Exercise instructions: In the entries below, find the line with "#312b41; stroke-width: 12;" and the line with "middle; stroke-width: 4.5;". Return those two lines and all lines between them, exactly.

[Stored entries]
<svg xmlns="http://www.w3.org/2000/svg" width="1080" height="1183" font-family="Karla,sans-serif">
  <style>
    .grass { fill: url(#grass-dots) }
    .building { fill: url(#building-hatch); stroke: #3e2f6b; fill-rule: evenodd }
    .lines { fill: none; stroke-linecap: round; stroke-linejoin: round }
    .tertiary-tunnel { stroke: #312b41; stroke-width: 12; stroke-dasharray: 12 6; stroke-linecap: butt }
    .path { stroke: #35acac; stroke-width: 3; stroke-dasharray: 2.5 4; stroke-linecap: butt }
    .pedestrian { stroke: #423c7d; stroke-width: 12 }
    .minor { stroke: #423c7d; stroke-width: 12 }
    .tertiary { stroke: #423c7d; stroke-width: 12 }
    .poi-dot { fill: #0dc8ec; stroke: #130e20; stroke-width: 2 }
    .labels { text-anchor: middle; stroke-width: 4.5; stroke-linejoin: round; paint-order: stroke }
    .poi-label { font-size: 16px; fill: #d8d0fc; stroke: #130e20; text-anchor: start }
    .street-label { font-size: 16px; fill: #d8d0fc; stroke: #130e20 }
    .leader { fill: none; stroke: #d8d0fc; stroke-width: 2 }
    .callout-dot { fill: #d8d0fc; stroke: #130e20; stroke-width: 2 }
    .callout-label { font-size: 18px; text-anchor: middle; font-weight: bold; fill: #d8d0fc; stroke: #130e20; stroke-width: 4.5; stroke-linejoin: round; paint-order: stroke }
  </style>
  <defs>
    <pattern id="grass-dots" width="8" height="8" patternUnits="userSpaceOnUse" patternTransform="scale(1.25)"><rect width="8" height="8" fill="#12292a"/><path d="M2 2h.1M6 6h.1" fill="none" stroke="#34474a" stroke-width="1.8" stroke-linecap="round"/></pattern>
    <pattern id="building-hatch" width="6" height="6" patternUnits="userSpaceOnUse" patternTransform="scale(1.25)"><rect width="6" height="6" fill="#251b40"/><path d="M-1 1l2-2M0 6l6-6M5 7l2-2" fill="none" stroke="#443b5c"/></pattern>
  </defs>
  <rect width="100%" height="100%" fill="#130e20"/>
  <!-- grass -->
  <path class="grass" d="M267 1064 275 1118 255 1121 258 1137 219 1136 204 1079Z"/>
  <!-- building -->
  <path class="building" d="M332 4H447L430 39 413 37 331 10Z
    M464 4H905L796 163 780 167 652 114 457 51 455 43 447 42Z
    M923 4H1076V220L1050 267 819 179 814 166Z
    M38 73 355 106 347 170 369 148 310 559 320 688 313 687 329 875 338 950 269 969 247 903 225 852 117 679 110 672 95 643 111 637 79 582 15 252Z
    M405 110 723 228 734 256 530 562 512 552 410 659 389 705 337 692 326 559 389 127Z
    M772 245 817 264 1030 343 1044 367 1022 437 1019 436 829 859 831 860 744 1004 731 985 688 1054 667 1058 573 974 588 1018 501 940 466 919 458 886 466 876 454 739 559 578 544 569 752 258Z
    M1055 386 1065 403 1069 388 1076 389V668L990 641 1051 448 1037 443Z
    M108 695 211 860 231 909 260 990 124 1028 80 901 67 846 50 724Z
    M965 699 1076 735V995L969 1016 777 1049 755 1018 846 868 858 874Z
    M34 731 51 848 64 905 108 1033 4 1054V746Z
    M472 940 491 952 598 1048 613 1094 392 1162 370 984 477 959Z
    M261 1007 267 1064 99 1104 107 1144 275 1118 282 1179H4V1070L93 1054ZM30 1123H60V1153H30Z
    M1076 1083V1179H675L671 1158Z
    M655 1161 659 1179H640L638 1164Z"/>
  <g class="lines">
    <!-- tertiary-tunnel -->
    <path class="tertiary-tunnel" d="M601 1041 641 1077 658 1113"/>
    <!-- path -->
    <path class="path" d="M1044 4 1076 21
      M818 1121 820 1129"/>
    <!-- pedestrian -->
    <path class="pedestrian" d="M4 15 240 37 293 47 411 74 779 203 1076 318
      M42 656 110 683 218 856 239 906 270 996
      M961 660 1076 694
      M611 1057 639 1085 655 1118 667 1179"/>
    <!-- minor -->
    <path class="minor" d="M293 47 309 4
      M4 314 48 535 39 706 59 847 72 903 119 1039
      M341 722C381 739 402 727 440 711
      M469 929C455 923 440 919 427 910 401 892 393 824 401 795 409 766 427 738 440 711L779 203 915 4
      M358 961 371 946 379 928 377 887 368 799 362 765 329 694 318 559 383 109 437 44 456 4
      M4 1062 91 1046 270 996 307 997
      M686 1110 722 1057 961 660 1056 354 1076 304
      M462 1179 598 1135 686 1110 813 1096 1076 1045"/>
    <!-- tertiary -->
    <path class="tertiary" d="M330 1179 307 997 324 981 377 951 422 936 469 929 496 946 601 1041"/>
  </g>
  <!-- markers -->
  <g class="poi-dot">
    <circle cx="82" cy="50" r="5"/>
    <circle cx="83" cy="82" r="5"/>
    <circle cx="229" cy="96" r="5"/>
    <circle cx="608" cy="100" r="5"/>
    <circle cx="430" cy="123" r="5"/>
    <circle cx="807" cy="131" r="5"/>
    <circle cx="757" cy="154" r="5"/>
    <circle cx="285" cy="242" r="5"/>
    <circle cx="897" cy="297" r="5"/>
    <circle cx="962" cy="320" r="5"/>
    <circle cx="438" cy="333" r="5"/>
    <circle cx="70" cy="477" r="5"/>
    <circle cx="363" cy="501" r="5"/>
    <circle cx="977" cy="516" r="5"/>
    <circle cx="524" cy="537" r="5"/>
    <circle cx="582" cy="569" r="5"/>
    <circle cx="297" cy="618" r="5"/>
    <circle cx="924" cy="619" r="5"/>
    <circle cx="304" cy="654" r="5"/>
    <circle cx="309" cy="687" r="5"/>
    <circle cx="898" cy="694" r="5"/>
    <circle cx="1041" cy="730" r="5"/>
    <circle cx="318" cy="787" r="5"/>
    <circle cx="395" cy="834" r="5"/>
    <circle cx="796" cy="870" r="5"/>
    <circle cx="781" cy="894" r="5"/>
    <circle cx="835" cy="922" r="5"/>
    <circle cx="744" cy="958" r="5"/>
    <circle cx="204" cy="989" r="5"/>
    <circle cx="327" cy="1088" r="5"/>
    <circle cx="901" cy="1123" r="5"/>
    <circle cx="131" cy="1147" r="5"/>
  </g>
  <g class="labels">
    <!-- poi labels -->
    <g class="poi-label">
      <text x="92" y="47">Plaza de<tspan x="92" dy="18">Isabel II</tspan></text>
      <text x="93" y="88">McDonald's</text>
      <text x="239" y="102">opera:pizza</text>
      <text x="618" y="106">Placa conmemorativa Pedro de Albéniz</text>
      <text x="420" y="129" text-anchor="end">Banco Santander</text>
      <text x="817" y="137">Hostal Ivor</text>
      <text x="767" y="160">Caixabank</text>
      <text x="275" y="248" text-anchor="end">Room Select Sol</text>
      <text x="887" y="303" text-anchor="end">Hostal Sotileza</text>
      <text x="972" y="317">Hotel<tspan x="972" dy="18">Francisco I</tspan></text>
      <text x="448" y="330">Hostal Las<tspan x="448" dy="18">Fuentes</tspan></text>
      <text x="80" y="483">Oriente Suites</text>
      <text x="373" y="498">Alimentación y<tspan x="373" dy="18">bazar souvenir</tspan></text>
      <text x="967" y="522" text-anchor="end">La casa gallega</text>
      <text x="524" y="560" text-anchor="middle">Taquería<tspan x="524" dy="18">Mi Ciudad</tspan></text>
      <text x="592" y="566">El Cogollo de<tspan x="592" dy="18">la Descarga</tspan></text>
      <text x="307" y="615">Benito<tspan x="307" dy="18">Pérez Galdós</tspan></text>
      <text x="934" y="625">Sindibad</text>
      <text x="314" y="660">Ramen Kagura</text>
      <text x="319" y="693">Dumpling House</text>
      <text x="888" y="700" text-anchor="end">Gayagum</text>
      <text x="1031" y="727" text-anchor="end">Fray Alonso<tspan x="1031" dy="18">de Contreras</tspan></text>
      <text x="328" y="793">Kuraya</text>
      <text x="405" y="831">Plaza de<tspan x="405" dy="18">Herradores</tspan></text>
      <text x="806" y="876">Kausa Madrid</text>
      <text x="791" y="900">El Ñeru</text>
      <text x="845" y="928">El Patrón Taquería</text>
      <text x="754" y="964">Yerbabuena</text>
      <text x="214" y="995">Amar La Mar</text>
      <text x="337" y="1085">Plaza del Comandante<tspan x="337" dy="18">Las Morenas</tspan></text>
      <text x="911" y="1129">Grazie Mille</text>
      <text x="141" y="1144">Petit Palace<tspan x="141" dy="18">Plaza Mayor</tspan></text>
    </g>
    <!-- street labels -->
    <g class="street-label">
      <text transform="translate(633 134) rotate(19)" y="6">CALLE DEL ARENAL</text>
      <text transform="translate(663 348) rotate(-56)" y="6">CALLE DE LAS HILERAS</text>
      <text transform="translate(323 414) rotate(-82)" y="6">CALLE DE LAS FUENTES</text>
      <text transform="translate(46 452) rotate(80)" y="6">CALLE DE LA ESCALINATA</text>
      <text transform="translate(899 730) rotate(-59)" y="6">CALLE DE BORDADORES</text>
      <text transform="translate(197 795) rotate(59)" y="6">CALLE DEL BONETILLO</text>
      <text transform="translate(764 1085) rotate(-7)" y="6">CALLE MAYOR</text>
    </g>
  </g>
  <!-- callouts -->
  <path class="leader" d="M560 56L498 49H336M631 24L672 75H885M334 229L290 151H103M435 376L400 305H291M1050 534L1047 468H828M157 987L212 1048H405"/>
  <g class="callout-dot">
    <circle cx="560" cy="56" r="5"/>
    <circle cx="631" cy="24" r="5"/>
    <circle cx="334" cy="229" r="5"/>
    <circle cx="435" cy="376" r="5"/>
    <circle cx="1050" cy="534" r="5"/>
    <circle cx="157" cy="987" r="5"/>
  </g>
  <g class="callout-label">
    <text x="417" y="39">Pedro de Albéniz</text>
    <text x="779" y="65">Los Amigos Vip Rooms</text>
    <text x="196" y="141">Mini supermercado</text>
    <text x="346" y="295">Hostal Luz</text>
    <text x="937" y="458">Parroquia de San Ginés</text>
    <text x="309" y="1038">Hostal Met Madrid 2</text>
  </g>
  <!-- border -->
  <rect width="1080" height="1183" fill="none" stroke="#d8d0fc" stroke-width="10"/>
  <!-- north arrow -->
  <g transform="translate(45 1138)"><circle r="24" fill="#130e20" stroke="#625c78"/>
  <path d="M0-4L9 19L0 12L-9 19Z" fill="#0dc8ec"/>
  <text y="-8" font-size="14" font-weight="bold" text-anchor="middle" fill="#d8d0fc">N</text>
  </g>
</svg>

Your response:
    .tertiary-tunnel { stroke: #312b41; stroke-width: 12; stroke-dasharray: 12 6; stroke-linecap: butt }
    .path { stroke: #35acac; stroke-width: 3; stroke-dasharray: 2.5 4; stroke-linecap: butt }
    .pedestrian { stroke: #423c7d; stroke-width: 12 }
    .minor { stroke: #423c7d; stroke-width: 12 }
    .tertiary { stroke: #423c7d; stroke-width: 12 }
    .poi-dot { fill: #0dc8ec; stroke: #130e20; stroke-width: 2 }
    .labels { text-anchor: middle; stroke-width: 4.5; stroke-linejoin: round; paint-order: stroke }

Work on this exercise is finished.